Trois ans après le séisme politique provoqué par le mensonge du ministre sur son compte caché à l'étranger, Jérôme Cahuzac comparaît devant le tribunal correctionnel de Paris pour fraude fiscale et blanchiment, ainsi que pour avoir "minoré" sa déclaration de patrimoine en entrant au gouvernement en 2012.
À ses côtés, son ex-épouse Patricia Ménard et leurs conseillers: le banquier suisse François Reyl et l'avocat Philippe Houman. Ils risquent une peine allant jusqu'à sept ans de prison et un million d'euros d'amende.
Les avocats de Jérôme Cahuzac, Jean Veil et Jean-Alain Michel, ont déposé deux "questions prioritaires de constitutionnalité" (QPC), contestant le cumul de sanctions pénales et fiscales. L'avocat de Patricia Ménard, Sébastien Schapira, en a fait autant.
"Ce n'est pas parce qu'on est désigné par la presse comme un +paria+ qu'on ne peut pas faire du droit et la QPC, c'est une question de droit", a lancé Me Veil.
"Jérôme Cahuzac souhaite être jugé et le plus vite possible", a affirmé Me Michel, assurant qu'il ne s'agissait en rien d'une man?uvre dilatoire pour retarder le procès ou faire échapper son client à la justice.
Wildenstein Les avocats ont rappelé que M. Cahuzac avait "accepté un redressement fiscal et une majoration de 80%", que ces "sommes ont été payées" et que "même s'il a un droit de recours" vis-à-vis du fisc, "il ne l'utilisera pas".
"Cette affaire est terminée", a martelé Me Veil. "Le cumul des poursuites est irrégulier et contraire à la Convention européenne des droits de l'Homme", a-t-il dit, estimant que cela posait notamment la question de la "proportionnalité" des sanctions.
Si le tribunal accepte ces QPC, le procès sera reporté de plusieurs mois, comme c'est arrivé récemment au marchand d'art Guy Wildenstein, également jugé pour fraude fiscale et blanchiment.

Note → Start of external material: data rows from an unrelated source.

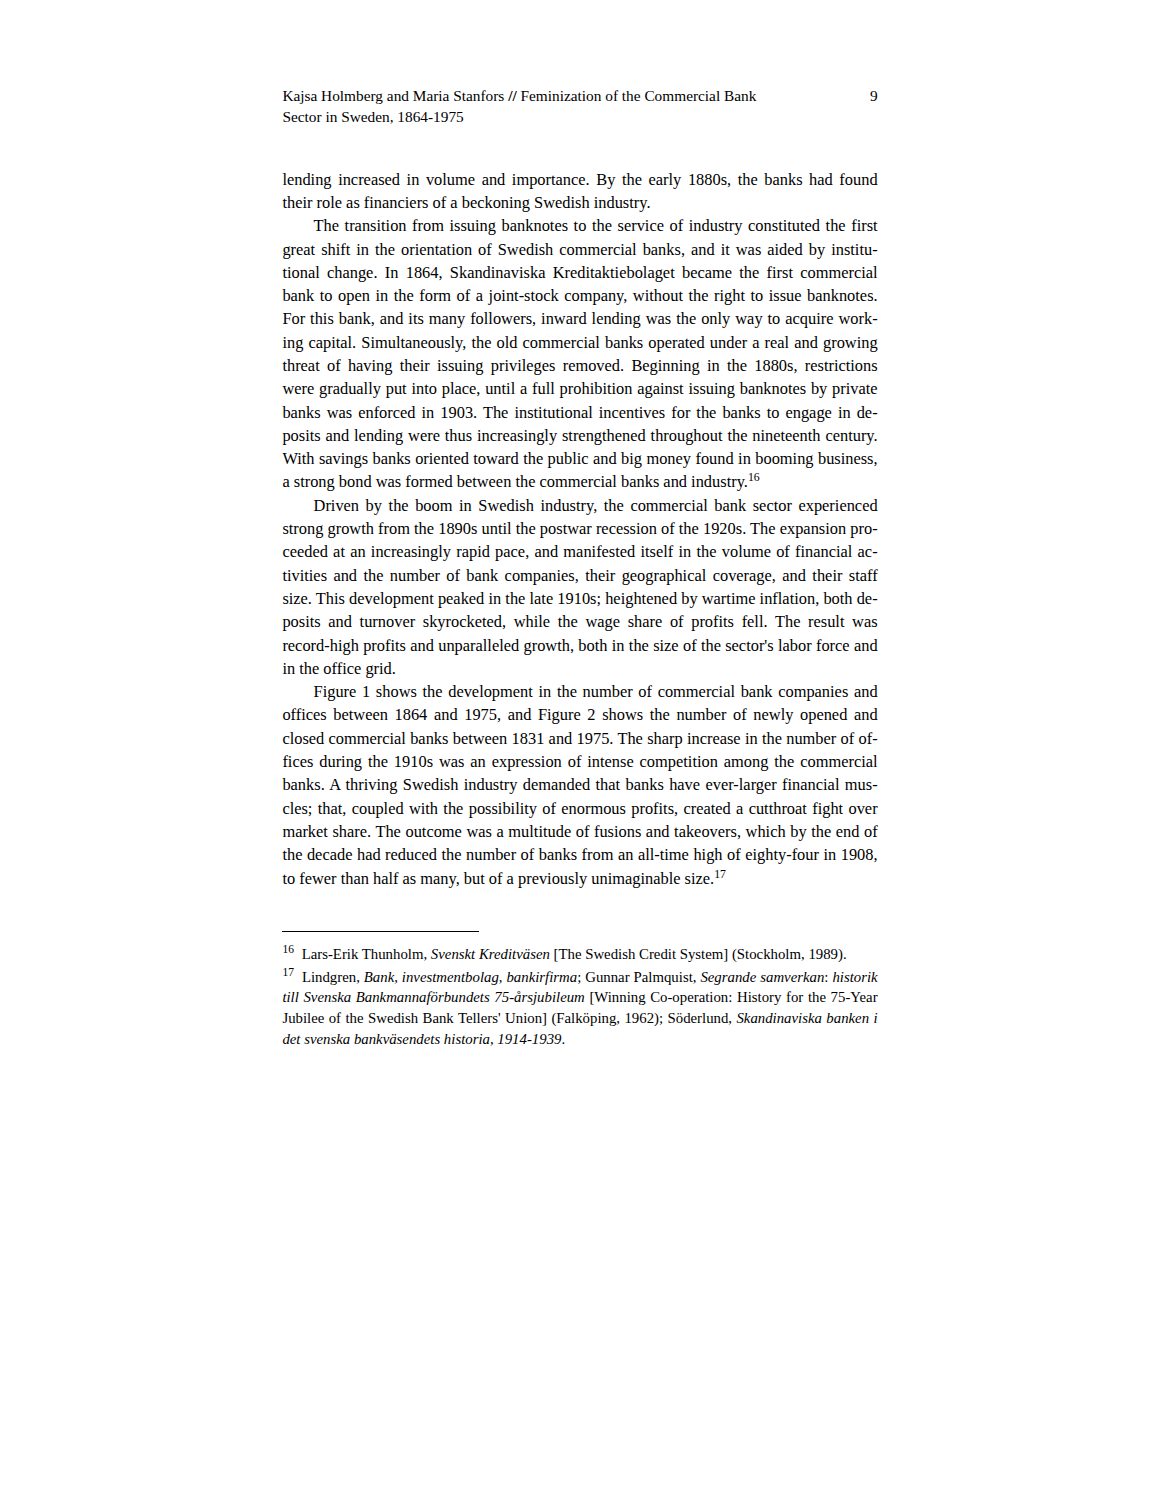9 Kajsa Holmberg and Maria Stanfors // Feminization of the Commercial Bank Sector in Sweden, 1864-1975
lending increased in volume and importance. By the early 1880s, the banks had found their role as financiers of a beckoning Swedish industry.
The transition from issuing banknotes to the service of industry constituted the first great shift in the orientation of Swedish commercial banks, and it was aided by institutional change. In 1864, Skandinaviska Kreditaktiebolaget became the first commercial bank to open in the form of a joint-stock company, without the right to issue banknotes. For this bank, and its many followers, inward lending was the only way to acquire working capital. Simultaneously, the old commercial banks operated under a real and growing threat of having their issuing privileges removed. Beginning in the 1880s, restrictions were gradually put into place, until a full prohibition against issuing banknotes by private banks was enforced in 1903. The institutional incentives for the banks to engage in deposits and lending were thus increasingly strengthened throughout the nineteenth century. With savings banks oriented toward the public and big money found in booming business, a strong bond was formed between the commercial banks and industry.16
Driven by the boom in Swedish industry, the commercial bank sector experienced strong growth from the 1890s until the postwar recession of the 1920s. The expansion proceeded at an increasingly rapid pace, and manifested itself in the volume of financial activities and the number of bank companies, their geographical coverage, and their staff size. This development peaked in the late 1910s; heightened by wartime inflation, both deposits and turnover skyrocketed, while the wage share of profits fell. The result was record-high profits and unparalleled growth, both in the size of the sector's labor force and in the office grid.
Figure 1 shows the development in the number of commercial bank companies and offices between 1864 and 1975, and Figure 2 shows the number of newly opened and closed commercial banks between 1831 and 1975. The sharp increase in the number of offices during the 1910s was an expression of intense competition among the commercial banks. A thriving Swedish industry demanded that banks have ever-larger financial muscles; that, coupled with the possibility of enormous profits, created a cutthroat fight over market share. The outcome was a multitude of fusions and takeovers, which by the end of the decade had reduced the number of banks from an all-time high of eighty-four in 1908, to fewer than half as many, but of a previously unimaginable size.17
16 Lars-Erik Thunholm, Svenskt Kreditväsen [The Swedish Credit System] (Stockholm, 1989).
17 Lindgren, Bank, investmentbolag, bankirfirma; Gunnar Palmquist, Segrande samverkan: historik till Svenska Bankmannaförbundets 75-årsjubileum [Winning Co-operation: History for the 75-Year Jubilee of the Swedish Bank Tellers' Union] (Falköping, 1962); Söderlund, Skandinaviska banken i det svenska bankväsendets historia, 1914-1939.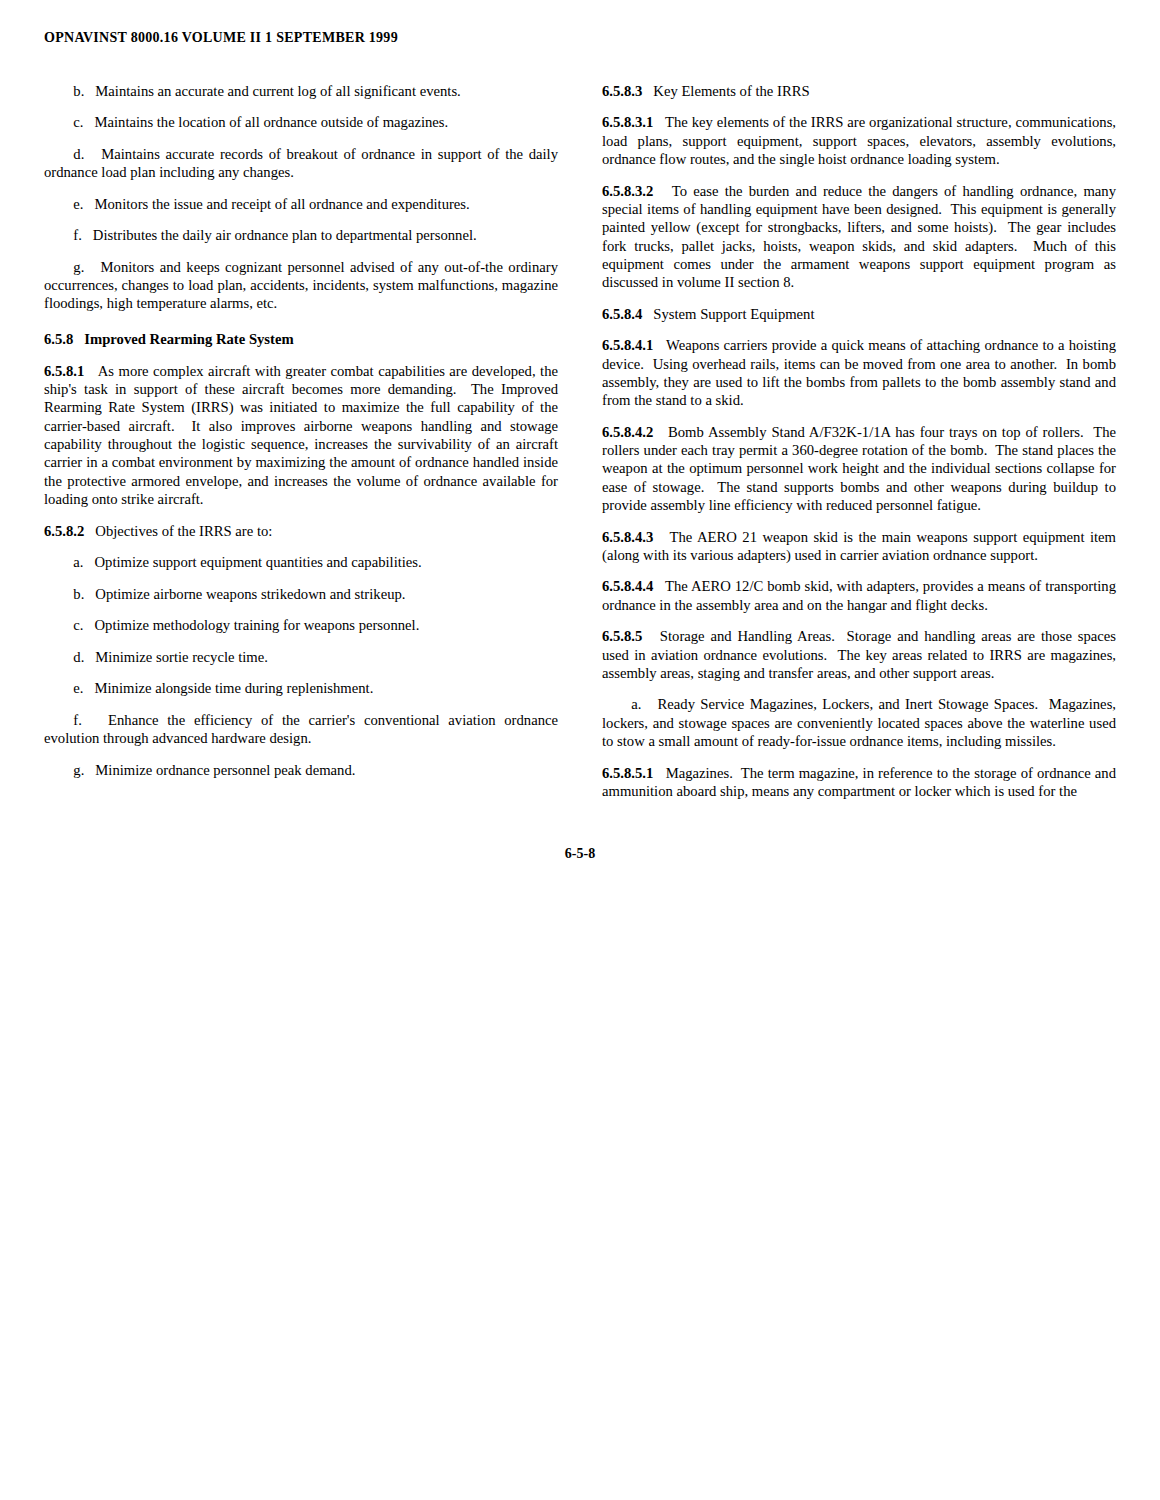OPNAVINST 8000.16 VOLUME II 1 SEPTEMBER 1999
b. Maintains an accurate and current log of all significant events.
c. Maintains the location of all ordnance outside of magazines.
d. Maintains accurate records of breakout of ordnance in support of the daily ordnance load plan including any changes.
e. Monitors the issue and receipt of all ordnance and expenditures.
f. Distributes the daily air ordnance plan to departmental personnel.
g. Monitors and keeps cognizant personnel advised of any out-of-the ordinary occurrences, changes to load plan, accidents, incidents, system malfunctions, magazine floodings, high temperature alarms, etc.
6.5.8 Improved Rearming Rate System
6.5.8.1 As more complex aircraft with greater combat capabilities are developed, the ship's task in support of these aircraft becomes more demanding. The Improved Rearming Rate System (IRRS) was initiated to maximize the full capability of the carrier-based aircraft. It also improves airborne weapons handling and stowage capability throughout the logistic sequence, increases the survivability of an aircraft carrier in a combat environment by maximizing the amount of ordnance handled inside the protective armored envelope, and increases the volume of ordnance available for loading onto strike aircraft.
6.5.8.2 Objectives of the IRRS are to:
a. Optimize support equipment quantities and capabilities.
b. Optimize airborne weapons strikedown and strikeup.
c. Optimize methodology training for weapons personnel.
d. Minimize sortie recycle time.
e. Minimize alongside time during replenishment.
f. Enhance the efficiency of the carrier's conventional aviation ordnance evolution through advanced hardware design.
g. Minimize ordnance personnel peak demand.
6.5.8.3 Key Elements of the IRRS
6.5.8.3.1 The key elements of the IRRS are organizational structure, communications, load plans, support equipment, support spaces, elevators, assembly evolutions, ordnance flow routes, and the single hoist ordnance loading system.
6.5.8.3.2 To ease the burden and reduce the dangers of handling ordnance, many special items of handling equipment have been designed. This equipment is generally painted yellow (except for strongbacks, lifters, and some hoists). The gear includes fork trucks, pallet jacks, hoists, weapon skids, and skid adapters. Much of this equipment comes under the armament weapons support equipment program as discussed in volume II section 8.
6.5.8.4 System Support Equipment
6.5.8.4.1 Weapons carriers provide a quick means of attaching ordnance to a hoisting device. Using overhead rails, items can be moved from one area to another. In bomb assembly, they are used to lift the bombs from pallets to the bomb assembly stand and from the stand to a skid.
6.5.8.4.2 Bomb Assembly Stand A/F32K-1/1A has four trays on top of rollers. The rollers under each tray permit a 360-degree rotation of the bomb. The stand places the weapon at the optimum personnel work height and the individual sections collapse for ease of stowage. The stand supports bombs and other weapons during buildup to provide assembly line efficiency with reduced personnel fatigue.
6.5.8.4.3 The AERO 21 weapon skid is the main weapons support equipment item (along with its various adapters) used in carrier aviation ordnance support.
6.5.8.4.4 The AERO 12/C bomb skid, with adapters, provides a means of transporting ordnance in the assembly area and on the hangar and flight decks.
6.5.8.5 Storage and Handling Areas. Storage and handling areas are those spaces used in aviation ordnance evolutions. The key areas related to IRRS are magazines, assembly areas, staging and transfer areas, and other support areas.
a. Ready Service Magazines, Lockers, and Inert Stowage Spaces. Magazines, lockers, and stowage spaces are conveniently located spaces above the waterline used to stow a small amount of ready-for-issue ordnance items, including missiles.
6.5.8.5.1 Magazines. The term magazine, in reference to the storage of ordnance and ammunition aboard ship, means any compartment or locker which is used for the
6-5-8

Une affaire citée à la barre, de même qu'un précédent retentissant, celui d'EADS.
Le 18 mars, le Conseil constitutionnel avait décidé de mettre fin à une procédure pénale visant des dirigeants du groupe d'aéronautique et de défense, poursuivis pour délits d'initiés, parce que les faits avaient déjà été examinés par une juridiction administrative, l'Autorité des marchés financiers. Les Sages avaient invoqué un principe fondamental du droit, qui interdit de juger et sanctionner deux fois le même délit.
Dans l'affaire Wildenstein, le président du tribunal a estimé qu'il existait un "doute sérieux" sur un principe constitutionnel, celui énoncé à l'article 8 de la Déclaration des droits de l'Homme et du citoyen. Selon cet article, également évoqué lundi à l'audience, "la loi ne doit établir que des peines strictement et évidemment nécessaires".
"Double poursuite, double sanction!", a dénoncé Me Schapira, estimant que "le fait que le tribunal ait le monopole de la privation de liberté" -- puisque le fisc ne prévoit que des sanctions financières -- n'était "pas suffisant" pour justifier le cumul des sanctions.
"Il faut considérer la sévérité de la sanction financière", a-t-il plaidé, rappelant que Patricia Cahuzac s'était acquittée d'un redressement majoré, de plus de 2 millions d'euros.
Entrée en vigueur le 1er mars 2010, la QPC permet à toute personne, partie prenante à un procès, de contester une disposition législative au motif qu'elle porterait atteinte aux droits et aux libertés garantis par la Constitution.
Si la question est jugée sérieuse par le tribunal, il la transfère à la Cour de cassation qui peut ensuite saisir le Conseil constitutionnel, appelé à trancher.